● Problem A
In the rows, starting with the line with "scientific name: Bursera simaruba" and going on through the line with "scientific name: Triticum aestivum", swap "phylum" for "division". Give those lines again with nothing else changed.

--- Start of Text section ---

Christianity, it seems to me, stands apart from all other religions in the scope of evidence there is to support it. This doesn’t mean Christianity is infallible and absolutely compelling. In fact, it is Christianity’s emphasis upon subjective and objective evidences that make it both open to criticism and, ultimately, satisfying.

I came to this realization after a rather torturous journey through various Eastern religions. While I enjoyed texts like the Bhagavad Gita and Autobiography of a Yogi, it was entirely their lack of historical, external, rational grounding that left me unsatisfied. So when Yogananda spoke of things like gurus levitating or transporting, it rang hollow. There just wasn’t enough actual evidence for it.

So pursuing enlightenment (or detachment) — an entirely subjective experience — was the only real anchor I ever had. But there was nothing other than me to anchor in. It seemed flimsy.

When I began to research Christianity again, this balance between subjective and objective evidence really struck me. Yes, Christianity, like other religions, emphasizes a subjective, internal component. However, Christianity, unlike other religions, offers a girth of external, objective evidences to validate itself.

So there is a great balance between

  • what happened historically and what’s happening now
  • what happened outside you and what’s happening inside you
  • what God said and what God’s saying
  • what the Bible demands of you and your response to it
  • being born and being born again

Or to put it another way, Christianity appeals to both meta-narratives and micro-narratives.

The objective, historical evidences for Christianity are really what sealed the deal for me. Things like proof for the historical physical Resurrection of Jesus Christ and the authenticity and reliability of Scripture seemed extremely persuasive. However, those external evidences (biblical meta-narrative) didn’t mean much until I had an internal experience, change of heart, revelation (personal micro-narrative).

--- End of Text section ---
--- Start of Given entries ---

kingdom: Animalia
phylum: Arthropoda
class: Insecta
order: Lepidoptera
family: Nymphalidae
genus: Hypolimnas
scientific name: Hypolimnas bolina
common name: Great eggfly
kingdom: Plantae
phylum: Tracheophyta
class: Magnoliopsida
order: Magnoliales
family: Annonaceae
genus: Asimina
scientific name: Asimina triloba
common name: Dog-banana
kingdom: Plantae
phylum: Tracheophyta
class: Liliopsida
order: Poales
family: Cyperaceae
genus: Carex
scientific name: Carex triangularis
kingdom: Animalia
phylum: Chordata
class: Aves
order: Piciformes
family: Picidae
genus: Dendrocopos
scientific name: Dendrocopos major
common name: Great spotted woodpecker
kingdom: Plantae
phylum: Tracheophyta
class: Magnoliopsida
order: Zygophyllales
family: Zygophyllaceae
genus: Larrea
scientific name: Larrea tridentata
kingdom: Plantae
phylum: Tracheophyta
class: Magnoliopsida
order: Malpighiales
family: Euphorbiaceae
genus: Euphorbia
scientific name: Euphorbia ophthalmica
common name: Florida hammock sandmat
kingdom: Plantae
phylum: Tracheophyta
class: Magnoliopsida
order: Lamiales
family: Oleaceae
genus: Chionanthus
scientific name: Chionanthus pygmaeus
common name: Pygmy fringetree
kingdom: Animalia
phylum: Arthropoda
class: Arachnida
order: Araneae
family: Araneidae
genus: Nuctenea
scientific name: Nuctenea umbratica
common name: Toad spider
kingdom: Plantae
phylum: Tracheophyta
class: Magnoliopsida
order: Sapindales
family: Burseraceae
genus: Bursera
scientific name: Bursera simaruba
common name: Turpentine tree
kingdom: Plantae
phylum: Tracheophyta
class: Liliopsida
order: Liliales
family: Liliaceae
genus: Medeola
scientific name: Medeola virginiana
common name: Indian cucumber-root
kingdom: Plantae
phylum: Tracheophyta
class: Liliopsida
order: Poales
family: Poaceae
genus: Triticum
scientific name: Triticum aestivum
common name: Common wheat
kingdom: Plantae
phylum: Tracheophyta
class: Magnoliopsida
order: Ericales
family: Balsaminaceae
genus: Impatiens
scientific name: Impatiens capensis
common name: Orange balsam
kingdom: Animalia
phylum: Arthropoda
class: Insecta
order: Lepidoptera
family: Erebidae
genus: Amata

--- End of Given entries ---

● Problem B
Say whether each statement agrees with the passage on Christianity and evidence, and quote the words that decide it: (i) The writer did not enjoy the Bhagavad Gita. (ii) The writer says Christianity is not infallible and absolutely compelling. (iii) The external evidences meant a great deal to the writer before any internal experience.

● Task solution A
scientific name: Bursera simaruba
common name: Turpentine tree
kingdom: Plantae
division: Tracheophyta
class: Liliopsida
order: Liliales
family: Liliaceae
genus: Medeola
scientific name: Medeola virginiana
common name: Indian cucumber-root
kingdom: Plantae
division: Tracheophyta
class: Liliopsida
order: Poales
family: Poaceae
genus: Triticum
scientific name: Triticum aestivum

● Task solution B
(i) No: "While I enjoyed texts like the Bhagavad Gita and Autobiography of a Yogi"
(ii) Yes: "This doesn’t mean Christianity is infallible and absolutely compelling."
(iii) No: "those external evidences (biblical meta-narrative) didn’t mean much until I had an internal experience"